What is Science?
2006 Feb 3In the wake of struggles over origins instruction in schools (evolution vs intelligent design) a new definition of science has been promoted by Judge Jones of US District Court in Pennsylvania. On page 64 of his opinion he said that "science has been limited to the search for natural causes to explain natural phenomena".
That is not what I was taught in school. And that is not what I find when I research for the definition of science:
- OSU: "Science is "systematically acquired knowledge that is verifiable."
- Britannica: Science is "any system of knowledge that is concerned with the physical world and its phenomena and that entails unbiased observations and systematic experimentation. In general, a science involves a pursuit of knowledge covering general truths or the operations of fundamental laws."
- Wikipedia: Science attempts to identify phenomena and entities in the environment, their causal powers, the mechanisms through which they exercise those powers, and the sources of those powers in terms of the thing's structure or internal nature. •••
This was the definition in Wikipedia when I originally wrote this blog. Of course wikipedia is constantly changing and the linked page has a new definition now (in 2026). (But it is still a good one.)

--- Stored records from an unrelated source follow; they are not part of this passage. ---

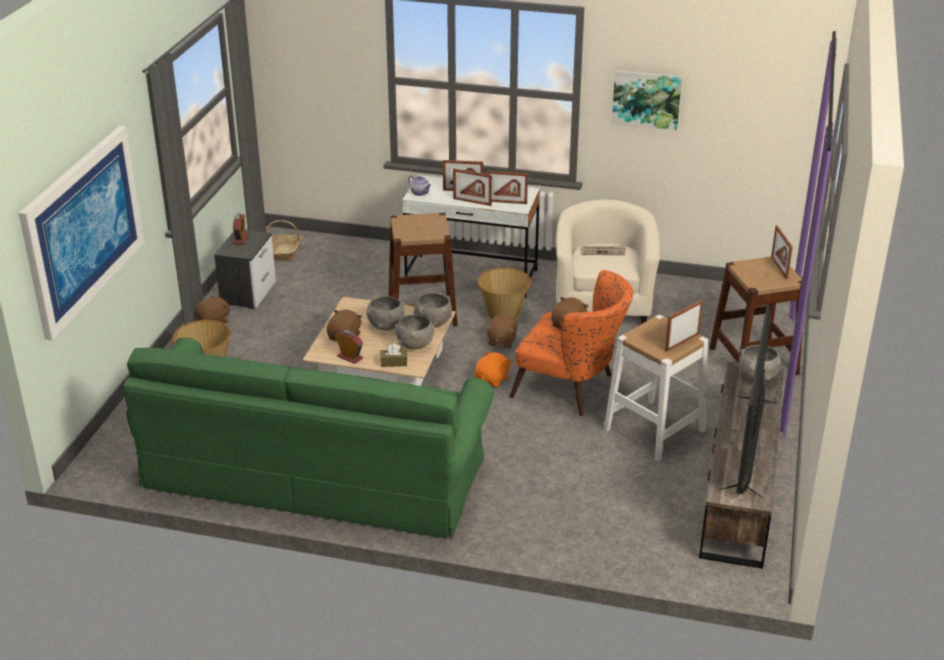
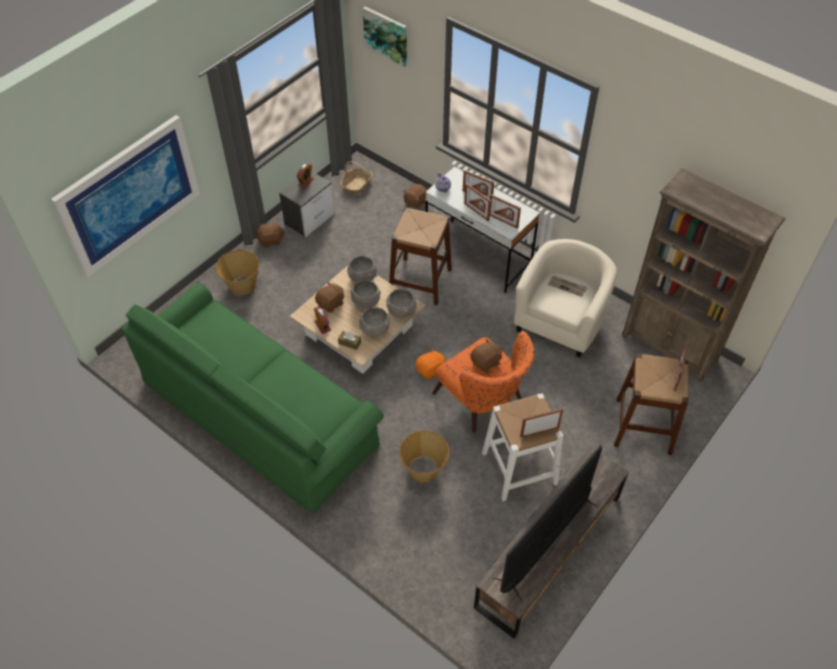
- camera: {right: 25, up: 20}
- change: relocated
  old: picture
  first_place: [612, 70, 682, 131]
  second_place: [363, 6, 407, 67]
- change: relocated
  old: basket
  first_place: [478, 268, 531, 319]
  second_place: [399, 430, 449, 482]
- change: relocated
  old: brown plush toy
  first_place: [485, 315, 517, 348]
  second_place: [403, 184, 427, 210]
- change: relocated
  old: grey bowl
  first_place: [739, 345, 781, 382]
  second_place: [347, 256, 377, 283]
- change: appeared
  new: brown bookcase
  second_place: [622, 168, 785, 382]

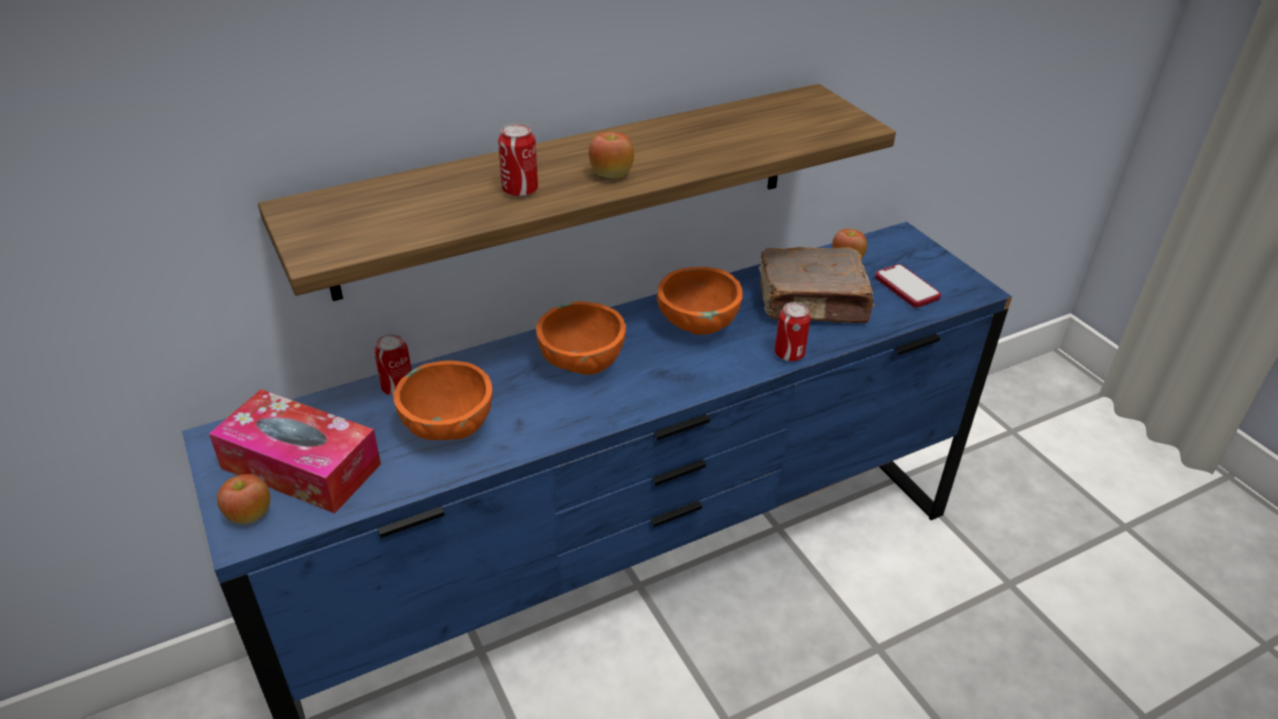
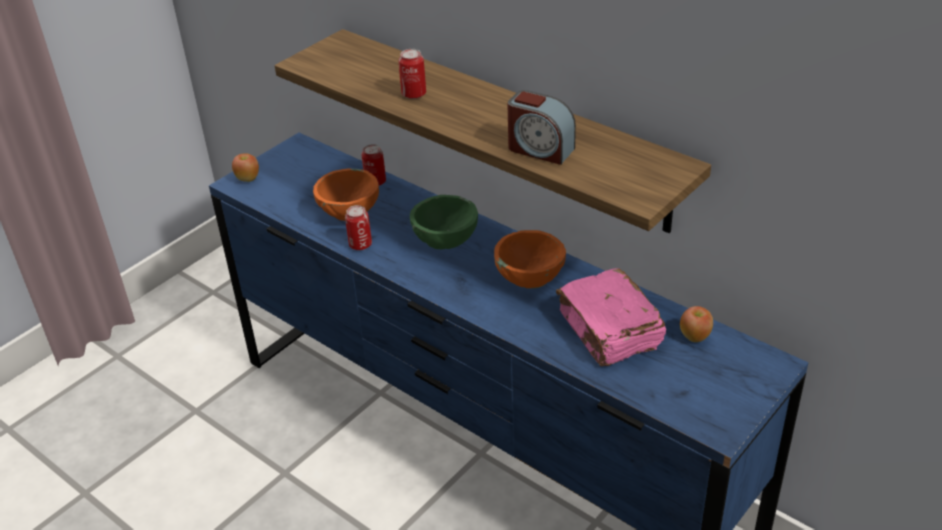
- camera: {right: 70, up: 0}
- change: missing
  old: apple
  first_place: [589, 132, 634, 178]
- change: colour
  old: brown book
  new: pink book
  first_place: [759, 247, 875, 323]
  second_place: [556, 268, 666, 366]
- change: missing
  old: phone
  first_place: [875, 264, 941, 308]
- change: colour
  old: orange bowl
  new: green bowl
  first_place: [536, 301, 626, 375]
  second_place: [410, 195, 478, 249]
- change: relocated
  old: can
  first_place: [775, 302, 811, 361]
  second_place: [345, 205, 372, 250]
- change: missing
  old: tissue box
  first_place: [209, 389, 381, 513]
- change: appeared
  new: alarm clock
  second_place: [507, 90, 576, 165]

- Science is a systematic discipline that builds and organizes knowledge in the form of testable hypotheses and predictions about the universe.
This change show that defining science to include some things and exclude other things is problematic because the edges of science are not sharp boundaries.
- McGraw-Hill: Science is a systematic field of study or body of knowledge that aims, through experiment, observation, and deduction, to produce reliable explanations of phenomena, with reference to the material and physical world.
- Egnor: "Science is the organized study of nature according to its causes."
- Crichton: "Science is the business of generating testable hypotheses."
- My synthesis definition: Science is the systematic study of effects according to their causes, and the development of testable models to describe what things do and explain how they function. It is a human endeavor.
I like the one by Michael Crichton because real science compares theory with the evidence!
My problem with Judge Jones' statement, is the "natural causes" part of his definition. In some of the physical sciences we do not know the causes of things (e.g. gravity) and yet we have detailed, accurate scientific models for them. By the Judge's definition, the extremely accurate predictive models of gravity that we have today were not developed through science because we haven't been able to explain gravity by natural causes (or even by any causes).
Imagine (for talking purposes) a biological system that is designed and constructed by a being of intelligence. Imagine another being who limits themself to only naturalistic (evolutionary) perspectives who is later evaluating this biological system. The evaluator will lack the ability to study the true origin of the system in a naturalistic context, but that would not falsify its true explanation. The problem would be their definition of acceptable explanations.
When I compare the Judge's definition with the other definitions, I find it to be defective and weak. If he was using this definition to guide his decision then I think he came to the wrong conclusion.